Tired vs. hungry - Nourish plant-based living

Tired vs. hungry

Dr Helena Popovic unpacks the science of snooze and how it can help you beat the munchies and save your waistline.

Are you getting adequate, good quality sleep every night? If not, your snooze pattern could be contributing to weight-related woes. A lack of sleep sets off a number of biological responses in the body that can compromise your healthy eating goals and undermine your motivation:

  1. When we lack sleep, we produce more cortisol (the stress hormone), which stimulates hunger and drives the body to lay down visceral adipose tissue, i.e. the kind of fat that accumulates around your organs and can cause serious health problems if there’s too much off it.
  2. We produce less leptin (the satiety hormone made in fat cells), which leads to feeling hungrier and craving high-fat and high-sugar foods throughout the day. It also means we don’t feel as satisfied after we’ve eaten.
  3. We produce more ghrelin (the appetite-stimulating hormone made in the gastrointestinal tract), which makes us feel hungry all day long. Men produce more ghrelin in response to sleep deprivation than women. Research at the University of Chicago, published in Annals of Internal Medicine 2004, found that male volunteers who slept four hours a night for two consecutive nights had a 28 per cent increase in ghrelin and an 18 per cent reduction in leptin. This translated into feeling 24 per cent more hungry, eating more junk food and not feeling satisfied after meals.
  4. In contrast, when women are sleep deprived, they make less GLP1 (glucagonlike peptide1), a gut hormone that acts on the brain to induce satiety and reduce the desire for food – therefore, less sleep means greater hunger.

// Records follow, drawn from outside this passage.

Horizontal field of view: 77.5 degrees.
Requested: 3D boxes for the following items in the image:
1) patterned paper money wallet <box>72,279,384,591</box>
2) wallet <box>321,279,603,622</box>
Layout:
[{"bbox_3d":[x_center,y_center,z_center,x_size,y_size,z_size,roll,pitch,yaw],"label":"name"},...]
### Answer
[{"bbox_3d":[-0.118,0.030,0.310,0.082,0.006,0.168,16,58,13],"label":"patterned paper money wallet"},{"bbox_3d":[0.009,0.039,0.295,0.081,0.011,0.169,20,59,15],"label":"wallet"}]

If that wasn’t enough, we also feel sluggish, tend to be more moody and have less energy to exercise – and often that means we feel we need food to prop us up and boost our energy levels. We have measurably less willpower and less self-compassion and we are more vulnerable to emotional eating and less able to eat mindfully. Food actually appears more tempting because, after sleeplessness, the brain’s sensitivity to the pleasure-inducing properties of food is heightened. We are also more likely to want to eat in response to seeing images of food.

Getting enough zzz’s

Everyone is different in their sleep requirements at various stages throughout their lives. Most people need seven to nine hours. Only three per cent of the population have the ‘short sleep gene’ that allows them to get away with under five hours a night. Many people think they can function adequately on less than seven hours but, when they are tested, the results paint a very different picture. Conversely, consistently sleeping more than nine hours a night is also associated with an increased risk of obesity, diabetes, heart disease, cancer and headaches. Scientists are still trying to unravel why this is the case. This does not apply if you are unwell and require extra sleep to recover from an illness.

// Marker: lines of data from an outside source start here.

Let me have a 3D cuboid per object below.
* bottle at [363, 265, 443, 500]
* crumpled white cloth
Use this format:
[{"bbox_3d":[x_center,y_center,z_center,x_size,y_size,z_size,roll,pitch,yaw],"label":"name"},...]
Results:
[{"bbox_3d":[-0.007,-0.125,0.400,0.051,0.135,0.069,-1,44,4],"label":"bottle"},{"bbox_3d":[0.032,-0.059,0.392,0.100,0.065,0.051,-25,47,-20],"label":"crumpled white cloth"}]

Snooze foods, and what to avoid

  • Avoid caffeine, nicotine and alcohol at least four to six hours before going to bed. Certain food additives, colourings, flavourings and MSG can also act as stimulants and contribute to feeling wired and unable to get to sleep.
  • Foods containing tyrosine, tyramine (the breakdown product of tyrosine) and glutamate all increase alertness and can also interfere with sleep. Foods containing these three amino acids are best avoided in the evening.
  • Conversely, foods that are high in tryptophan, such as almonds, hazelnuts, bananas, oatmeal, mushrooms and leafy green vegetables are natural sleep promoters. Including one or several of these foods at dinner time may be helpful. Tryptophan is the amino acid from which melatonin is produced. Melatonin is the hormone that induces sleep. Melatonin follows a circadian rhythm and is released in the brain in response to darkness.